Selon les organisateurs de la marche, la procédure normale en pareille circonstance avait été respectée dans la mesure où ils avaient informé l’autorité urbaine qui ne devait que prendre acte et  mettre en branle des mesures d’encadrement de la marche. Mais le matin de ce 13 décembre, le maire de la ville diffusa plutôt un communiqué « interdisant toute manifestation de nature à troubler l’ordre public. » Les partisans des deux partis politiques décidèrent tout de même d’organiser leur marche pacifique, qui n’alla pas bien loin. Arrivés au Rond Point Signers, ils sont accueillis par une salve de bombes lacrymogènes et contraints de s’égailler à travers les rues rocailleuses de la ville.
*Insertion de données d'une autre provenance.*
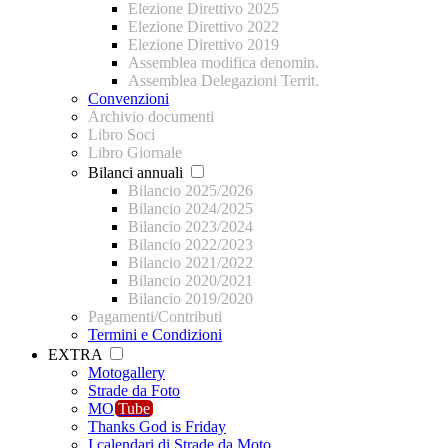
Elezione Direttivo 2025
Elezione Direttivo 2022
Elezione Direttivo 2019
Assemblea modifica denomin.
Assemblea Delegazioni Territ.
Convenzioni
Archivio documenti
Libro Soci
Libro Giornale
Bilanci annuali
Bilancio 2025/2026
Bilancio 2024/2025
Bilancio 2023/2024
Bilancio 2022/2023
Bilancio 2021/2022
Bilancio 2020/2021
Bilancio 2019/2020
Pagamenti/Contributi
Termini e Condizioni
EXTRA
Motogallery
Strade da Foto
MO
Tube
Thanks God is Friday
I calendari di Strade da Moto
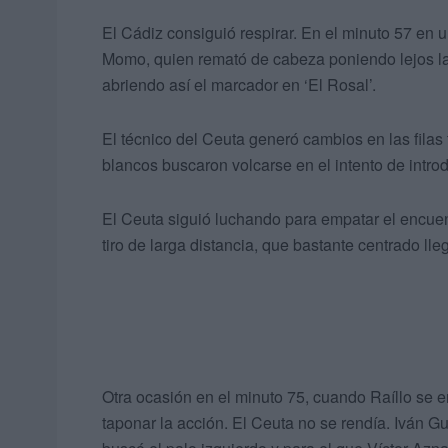
El Cádiz consiguió respirar. En el minuto 57 en u
Momo, quien remató de cabeza poniendo lejos la 
abriendo así el marcador en ‘El Rosal’.
El técnico del Ceuta generó cambios en las filas 
blancos buscaron volcarse en el intento de introdu
El Ceuta siguió luchando para empatar el encue
tiro de larga distancia, que bastante centrado lle
Otra ocasión en el minuto 75, cuando Raíllo se e
taponar la acción. El Ceuta no se rendía. Iván G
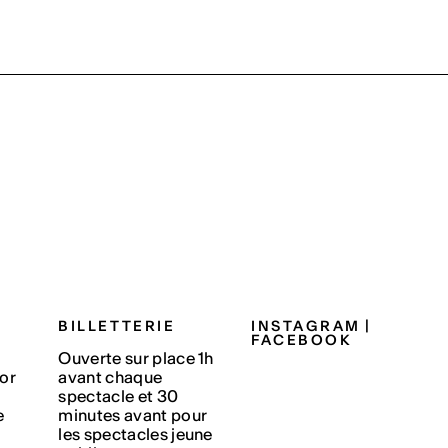
BILLETTERIE
INSTAGRAM
|
FACEBOOK
Ouverte sur place 1h
or
avant chaque
spectacle et 30
e
minutes avant pour
les spectacles jeune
Certains d’entre eux, dont Monsieur Rubes Mikindo Muhima, président fédéral de l’UDPS et candidat député national sur la liste de ce parti politique en ville de Goma, sont arrêtés, et vite déférés devant un Juge du Parquet de Goma le même jour avant d’être transférés à la Prison centrale de Munzenze. Le lendemain, ils sont jugés en procédure de flagrance dans l’enceinte de cette prison pour, entre autres infractions, l’atteinte à la sûreté intérieure de l’Etat ! La suite de l’audience publique de ce procès a été reportée au vendredi 16 décembre 2011 ; les prisonniers, eux, ont été placés en détention préventive.

Sous le défunt régime de Mobutu, cette infraction était punie de la peine capitale, et je ne pense pas que la législation ait changé depuis. Nous espérons que les juges de Goma sauront raison garder pour ne pas envoyer à l’échafaud des citoyens qui n’ont fait qu’essayer, sans succès d’ailleurs, d’exprimer leur point de vue. Entre-temps, lors de l’audience du mardi 13 décembre, Monsieur Mirindi, 28 ans, partisan de l’UDPS qui y assistait, s’est écroulé avant de rendre l’âme au Centre pour Handicapés tout proche. Encore une victime –collatérale- d’un processus électoral qui commence à avoir un goût amer pour des  Congolais qui, après avoir consciencieusement accompli leur devoir civique, se voient pris en otage par une élite politique dont les intérêts sont à des années-lumière de ceux  de ce peuple dont elle parle au quotidien avec tant de verve.